Your objective: Identify and copy all lines of the material where the string "Abnehmen" is found.
------ Record excerpts ------
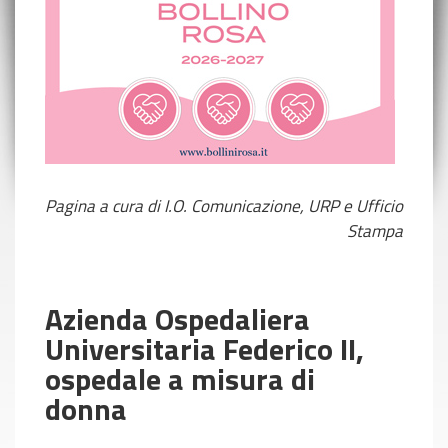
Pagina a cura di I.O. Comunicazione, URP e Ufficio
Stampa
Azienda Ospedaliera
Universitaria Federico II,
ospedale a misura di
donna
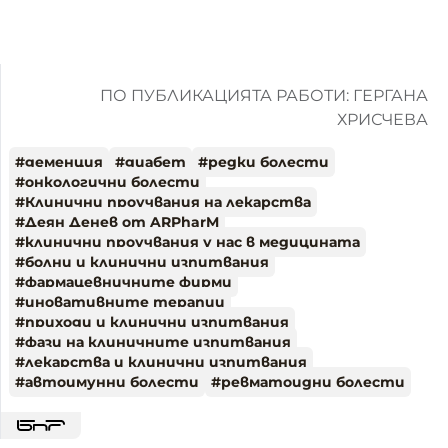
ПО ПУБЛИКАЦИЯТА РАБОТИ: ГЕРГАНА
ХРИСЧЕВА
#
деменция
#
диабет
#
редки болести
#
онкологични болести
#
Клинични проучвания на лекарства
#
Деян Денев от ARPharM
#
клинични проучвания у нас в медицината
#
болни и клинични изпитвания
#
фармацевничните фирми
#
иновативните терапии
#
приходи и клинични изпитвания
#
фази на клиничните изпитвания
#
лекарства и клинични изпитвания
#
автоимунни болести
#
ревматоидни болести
------
------ Record excerpts ------
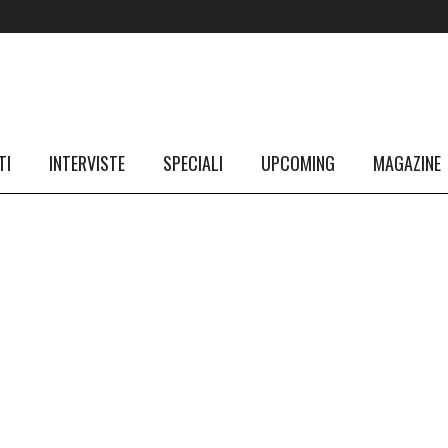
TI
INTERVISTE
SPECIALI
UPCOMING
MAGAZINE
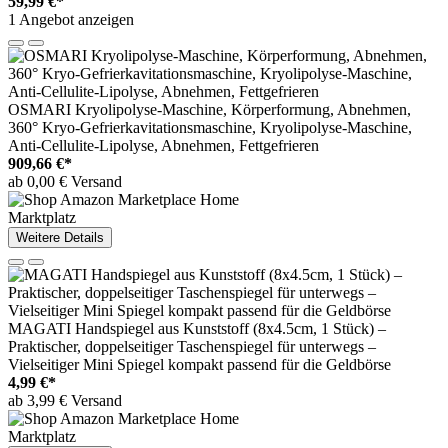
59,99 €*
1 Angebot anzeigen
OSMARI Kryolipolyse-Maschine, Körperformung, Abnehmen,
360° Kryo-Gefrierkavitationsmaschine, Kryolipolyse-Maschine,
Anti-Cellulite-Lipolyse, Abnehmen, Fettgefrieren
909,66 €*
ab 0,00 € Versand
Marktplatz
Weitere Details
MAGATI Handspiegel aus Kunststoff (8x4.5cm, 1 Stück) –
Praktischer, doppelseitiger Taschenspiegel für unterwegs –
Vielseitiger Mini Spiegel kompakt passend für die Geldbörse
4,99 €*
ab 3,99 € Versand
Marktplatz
------
Problem solution:
OSMARI Kryolipolyse-Maschine, Körperformung, Abnehmen,
Anti-Cellulite-Lipolyse, Abnehmen, Fettgefrieren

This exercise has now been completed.